Spending $60 billion annually (assuming shares remain at $400) would buy back 150 million shares annually, or roughly 13% of Apple's current 934 million share count. (It stood at 947 million at the end of fiscal 2012 in September.)
As Apple's share count shrinks, the percentage reduction in the share count increases (assuming 150 million shares are bought back each year). That would have the effect of nearly doubling earnings per share (EPS), all other things being constant. If Cook has another plan to double EPS in just three to four years, he should share it with investors.
Apple earns $40 to $50 a share every year. A massive share buyback could boost this figure toward the $75 mark. Slap a multiple of 8 on that EPS target, and shares would move up to $600.
The quarters ahead
In the near term, Apple's woes may appear to increase. Though the company will likely meet the consensus fiscal first-quarter EPS forecast -- which has already come down from $11.84 to $10.13 over the past three months -- this stock is vulnerable to tepid near-term guidance. For example, BMO Capital's Keith Bachman just lowered his second-quarter EPS forecast from $9.78 to $8.29, well below the $9.28 consensus.
Bachman sees trouble on a number of fronts. "We have lowered our unit estimates for iPhones, iPads, and Macs ... as well as our gross margins for iPhones, which lowers our consolidated gross margins," he recently wrote.
If his assumptions are correct, and Apple has to establish a lower bar for unit sales and gross margins, this stock could easily tumble lower.
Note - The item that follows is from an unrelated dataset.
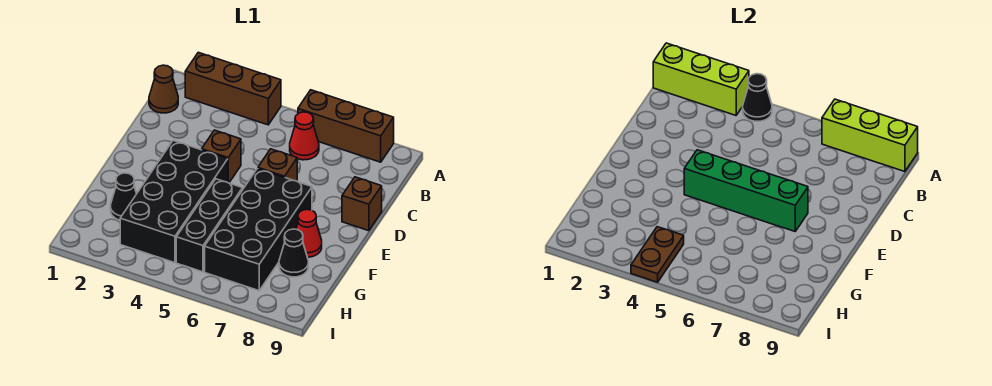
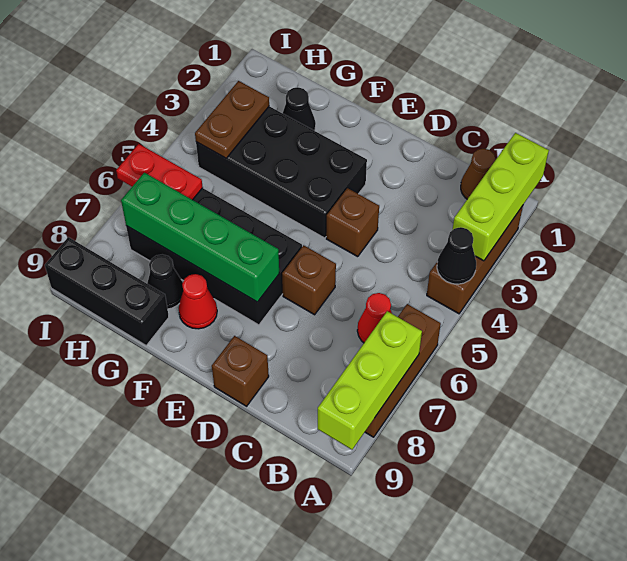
green 1x4 brick [684,150,808,231] -> green 1x4 brick turned to [121,173,279,302]
black 1x3 brick [176,179,243,272] -> black 1x3 brick moved to [45,237,169,345]
brown 1x2 plate [631,227,684,282] -> brown 1x2 plate turned to [195,81,269,158]
none -> red 1x2 plate [116,144,203,200]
It's unclear whether the recent drop in the stock anticipates that possibility, but it highlights the fact that there's no reason to rush to buy this stock ahead of next week's earnings release.
Yet it's unwise to write Apple off. It is still the best consumer technology company in the world (though Samsung is a formidable rival). I'm keeping a close eye on Sony's
) turnaround plans (StreetAuthority
) as well.
However, no competitor -- not Sony, Samsung or any other company -- will knock Apple off its perch. The installed base of Apple disciples is too powerful. That's why this near-term weakness is so intriguing: If weak second-quarter guidance pushes this stock well below the $400 mark, then the long-term upside scenario starts to really strengthen -- especially when Apple puts its dormant balance sheet into action.
Risks to Consider: Apple has a very large retail investor base (individuals love this stock even more than hedge fund managers these days), and these retail investors may get spooked by Apple's recent sell-off, which could add to the selling pressure in the near term.
Action to Take: At any price below $400, Apple should be buying back stock -- lots of it. It's absurd to sit idly by and watch shareholder value be destroyed. Though few may ponder the notion of a debt-fueled stock buyback, look for the idea to gain currency in coming quarters.
David Sterman does not personally hold positions in any securities mentioned in this article.